Passage shown –

···

Hi!

Just a quick hands-up:

   - I added the possibility to load a CostFunction
   
https://github.com/PierreZ/hbase/commit/9ddf356ee12f0b39ee0d33211834a718f0dd6194
   It can only load a single function for now
   - I reimplemented my balancer as a cost function. Moving from a full
   balancer to a single cost function was a huge benefit for us, as we just
   need to implement
   
https://github.com/PierreZ/hbase/commit/ebe2a1501dda4deb150308a3b380de3bef5961ee#diff-53043f78e2be40cfbf3ff4344bb30bd0R69

I will now backport my tests, and also add the possibility to load multiple
cost functions.
---

Pierre ZEMB - OVH Group
Observability/Metrics - Infrastructure Engineer
pierrezemb.fr
+33 7 86 95 61 65


Le sam. 22 juin 2019 à 19:26, Pierre Zemb <[email protected]> a
écrit :

> Hi everyone!

···

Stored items
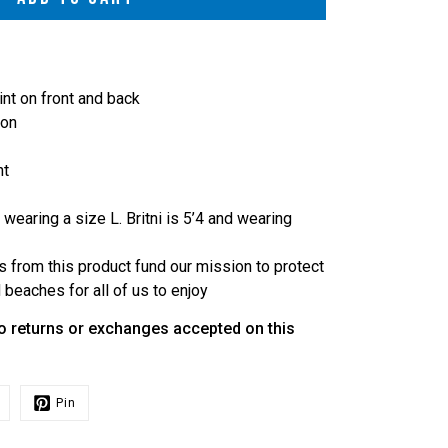
int on front and back
ton
ht
 wearing a size L. Britni is 5’4 and wearing
s from this product fund our mission to protect
beaches for all of us to enjoy
o returns or exchanges accepted on this
Pin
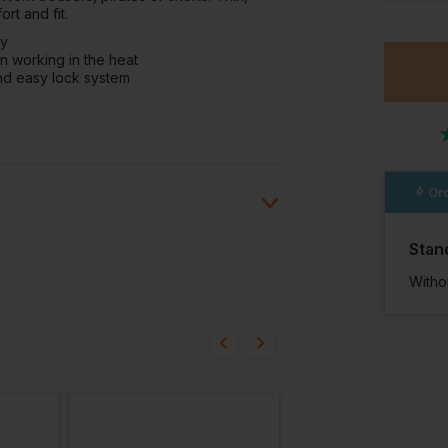
rt and fit.
dy
n working in the heat
nd easy lock system
Ord
Stan
Witho
ion?
bout this product.
n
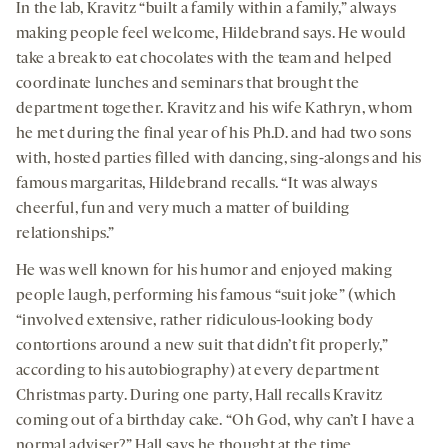
In the lab, Kravitz “built a family within a family,” always
making people feel welcome, Hildebrand says. He would
take a break to eat chocolates with the team and helped
coordinate lunches and seminars that brought the
department together. Kravitz and his wife Kathryn, whom
he met during the final year of his Ph.D. and had two sons
with, hosted parties filled with dancing, sing-alongs and his
famous margaritas, Hildebrand recalls. “It was always
cheerful, fun and very much a matter of building
relationships.”
He was well known for his humor and enjoyed making
people laugh, performing his famous “suit joke” (which
“involved extensive, rather ridiculous-looking body
contortions around a new suit that didn’t fit properly,”
according to his autobiography) at every department
Christmas party. During one party, Hall recalls Kravitz
coming out of a birthday cake. “Oh God, why can’t I have a
normal adviser?” Hall says he thought at the time.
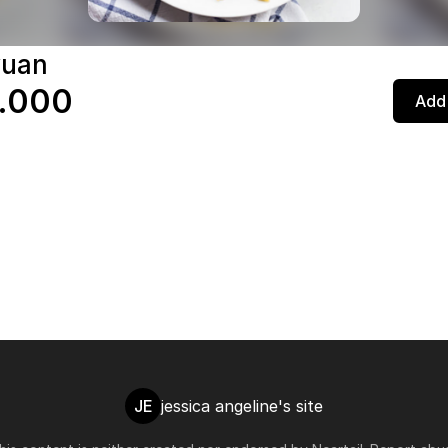
yuan
.000
Add 
JE
jessica angeline's site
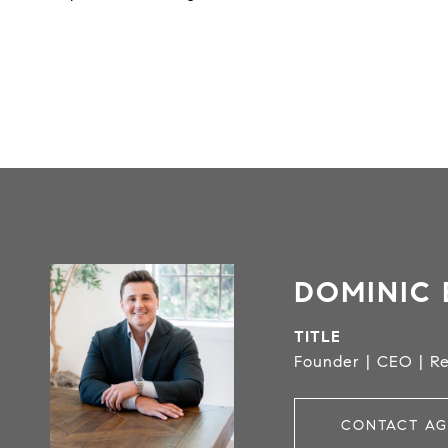
DOMINIC 
TITLE
Founder | CEO | Re
CONTACT AG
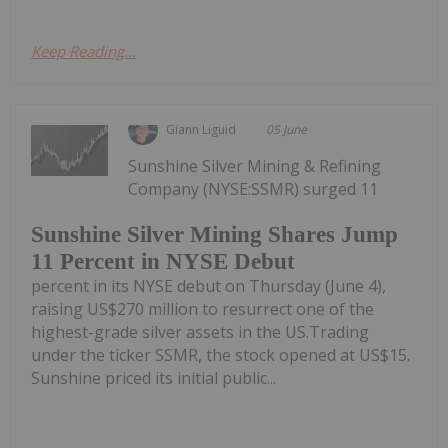
Keep Reading...
Giann Liguid
05 June
Sunshine Silver Mining & Refining
Company (NYSE:SSMR) surged 11
Sunshine Silver Mining Shares Jump
11 Percent in NYSE Debut
percent in its NYSE debut on Thursday (June 4),
raising US$270 million to resurrect one of the
highest-grade silver assets in the US.Trading
under the ticker SSMR, the stock opened at US$15.
Sunshine priced its initial public...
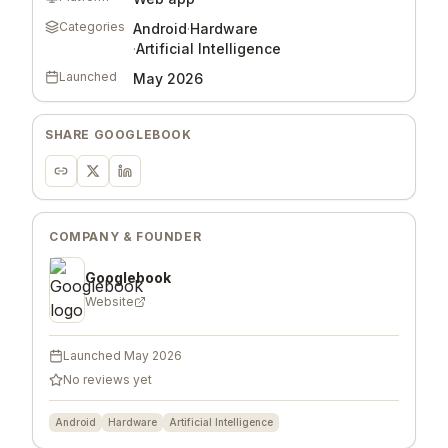
Categories
Android
·
Hardware
·
Artificial Intelligence
Launched
May 2026
SHARE
GOOGLEBOOK
COMPANY & FOUNDER
Googlebook
Website
Launched
May 2026
No reviews yet
Android
Hardware
Artificial Intelligence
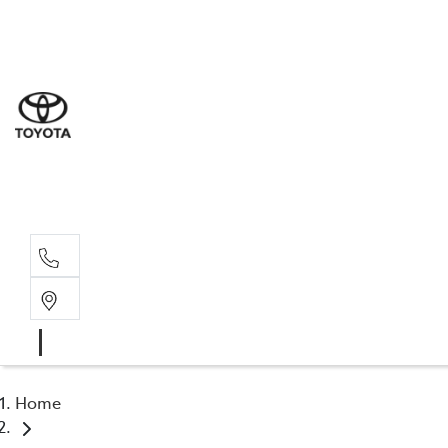
Sales
(02) 4
Servi
(02) 4
Parts
(02) 4
Home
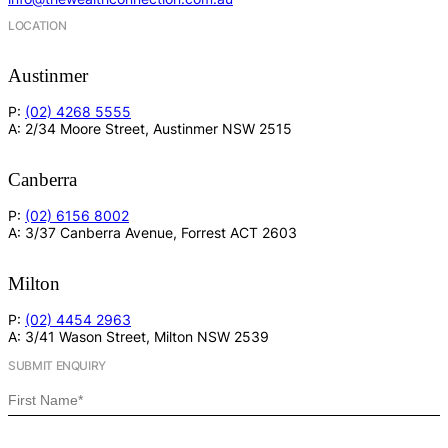
LOCATION
Austinmer
P:
(02) 4268 5555
A: 2/34 Moore Street, Austinmer NSW 2515
Canberra
P:
(02) 6156 8002
A: 3/37 Canberra Avenue, Forrest ACT 2603
Milton
P:
(02) 4454 2963
A: 3/41 Wason Street, Milton NSW 2539
SUBMIT ENQUIRY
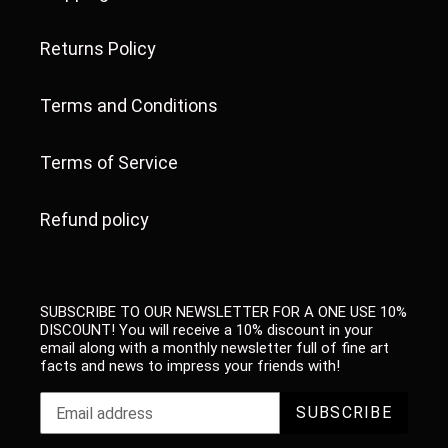
Returns Policy
Terms and Conditions
Terms of Service
Refund policy
SUBSCRIBE TO OUR NEWSLETTER FOR A ONE USE 10%
DISCOUNT! You will receive a 10% discount in your
email along with a monthly newsletter full of fine art
facts and news to impress your friends with!
SUBSCRIBE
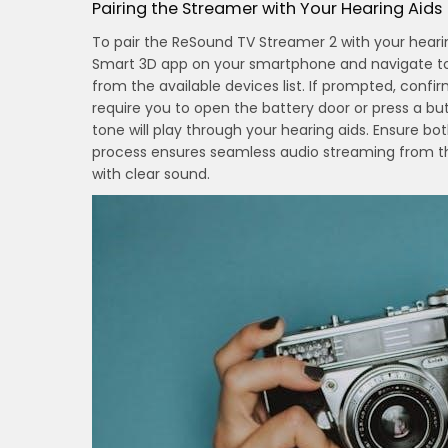
Pairing the Streamer with Your Hearing Aids
To pair the ReSound TV Streamer 2 with your hear
Smart 3D app on your smartphone and navigate to 
from the available devices list. If prompted, conf
require you to open the battery door or press a b
tone will play through your hearing aids. Ensure bot
process ensures seamless audio streaming from th
with clear sound.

···

Exercise goal – Turn the message's paragraph starting "I will now backport" into a brief bulleted list of the planned steps. The listing comes from a different source than the message.

Solution for this problem –
- Backport my tests
- Add support for loading multiple cost functions